The WL's motor made 25bhp. That was an improvement on the W model - compression having been upped a tad. 4,000rpm was now available. The 3-speed gearbox was controlled by a hand shift and foot clutch. While the roadster's performance was not exactly earth-shattering, Harley's WR race bike did what it could to redress the balance. To be fair to the road bike's output, it did have its work cut out. 528lb wet was plenty of weight for the WL to heave. Saying that, it was not excessive for a bike of its size. Bear in mind that in the Forties, carbon fibre was just a glint in a scientist's eye!

Bikes like the WL45, then, were a bridge between Harley's vintage crop and its current range. 45ci equated to 750cc - or middleweight, in modern money. The 45-powered bikes were hugely important to Harley. Indeed, they helped the firm weather the Great Depression. Were it not for those bikes, Milwaukee's finest may well not have survived. Many a biker's life would have been lessened - such is the impact Harley-Davidson has had. So, much is owed to the WL 45 ... and its pioneering predecessors!

Indian Four

Indian Four 1940s American classic motorcycle

The Indian story started in 1901 - in Springfield, Massachusetts, USA. It continued until '42 - and the outbreak of the Second World War. Originally called Hendee, the Indian Motocycle Company came into being in '23. And, no, that is not a typo! One of Indian's most iconic machines was the succinctly-named Four. As the name suggests, its engine sported four cylinders. They were arranged in a longitudinal inline-four configuration.

Top speed for the Four was 90mph. Pretty quick, in the early Forties. The Four's side-valve set-up - 2 per cylinder - gave 40bhp, at 5,000rpm. The longitudinal layout meant overheating could be an issue, though. Cooling air struggled to find its way to the rear pots.

The Four looked every inch the classic American motorcycle. The fenders' rakish lines were pure Indian. Certainly, the bike had nailed down the 'laid-back' custom look. Styling-wise, the solo saddle, front forks and straight exhaust perfectly complemented the downward diagonal of the top frame rail. Comparisons cannot help but be made with arch-rival Harley-Davidson. But - complete with its in-line motor - the Indian Four was every bit as glamorous as a motorbike from Milwaukee. V-twin fans may conceivably disagree, of course!

Indian Powerplus

Indian Powerplus American vintage motorcycle

So far as Indian was concerned, its Powerplus model was a cut above other motorcycles. The American company's customers clearly agreed. Sales-wise, the Powerplus was a soaraway success. Between 1916 and '24 - the span of its production run - occasional modifications were all that were required.

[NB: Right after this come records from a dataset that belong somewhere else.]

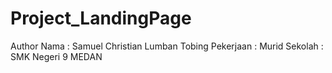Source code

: # Project_LandingPage

Author
Nama      : Samuel Christian Lumban Tobing
Pekerjaan : Murid
Sekolah   : SMK Negeri 9 MEDAN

The Powerplus' 998cc engine produced 18bhp. That gave a top speed of 60mph. As a result, Indian entered the Powerplus in the 1911 TT. It vanquished all comers. Indian collected a clean sweep of podium places. The firm broke long-distance records, too. In '14, 'Cannon Ball' Baker shot across America. It took him 11 days, 12 hours, 10 minutes ... precision-timing, back then!

But, the Powerplus did not just perform well. In design terms, too, it impressed - clad in a mantle of Indian red. Its fuel tank was embellished with the 'Indian' scripted logo - in appropriate gold paint. Viewed today, the swept-back handlebars were a vintage objet d'art. Throughout, old school engineering was in artful abundance. Hours could be spent taking in the visual delights of the Indian Powerplus. Almost as many, in fact, as it took it to traverse the States!